Which lines in the records below contain the string "Nasr", matching case? Show each of those lines in full.

Extracted page text data:

*** Begin section ***

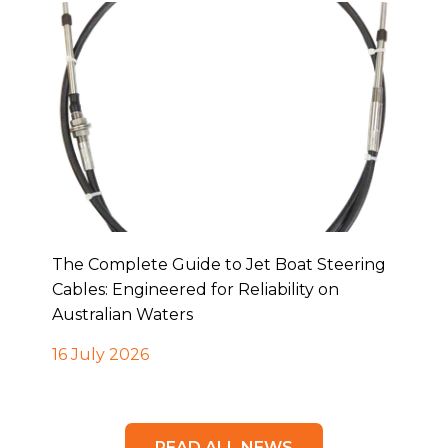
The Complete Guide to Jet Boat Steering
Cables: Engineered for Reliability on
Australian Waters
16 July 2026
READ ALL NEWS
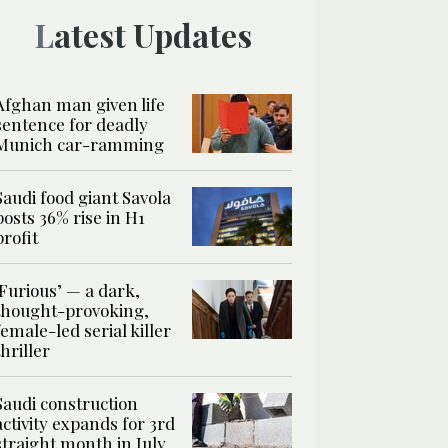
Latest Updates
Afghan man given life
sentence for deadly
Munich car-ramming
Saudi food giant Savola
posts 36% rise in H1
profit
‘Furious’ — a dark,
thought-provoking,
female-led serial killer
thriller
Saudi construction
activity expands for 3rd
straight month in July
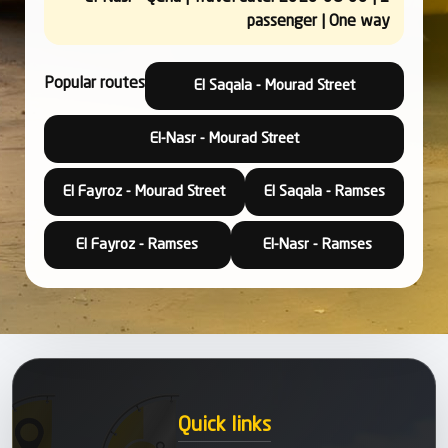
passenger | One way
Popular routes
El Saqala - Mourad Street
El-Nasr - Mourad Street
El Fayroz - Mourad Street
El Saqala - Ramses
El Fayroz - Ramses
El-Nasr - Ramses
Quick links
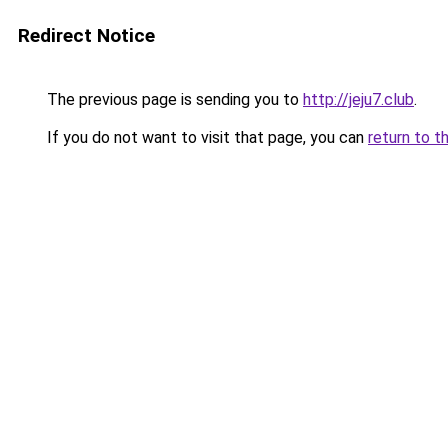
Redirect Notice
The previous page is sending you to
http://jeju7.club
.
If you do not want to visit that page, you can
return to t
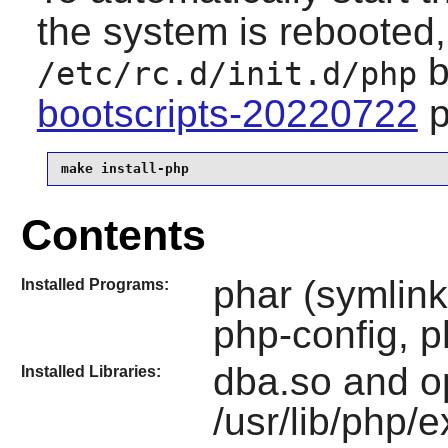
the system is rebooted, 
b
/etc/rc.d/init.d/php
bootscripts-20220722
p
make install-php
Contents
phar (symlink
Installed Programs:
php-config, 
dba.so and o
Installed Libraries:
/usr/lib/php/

*** End section ***

Task output:
El-Nasr - Mourad Street
El-Nasr - Ramses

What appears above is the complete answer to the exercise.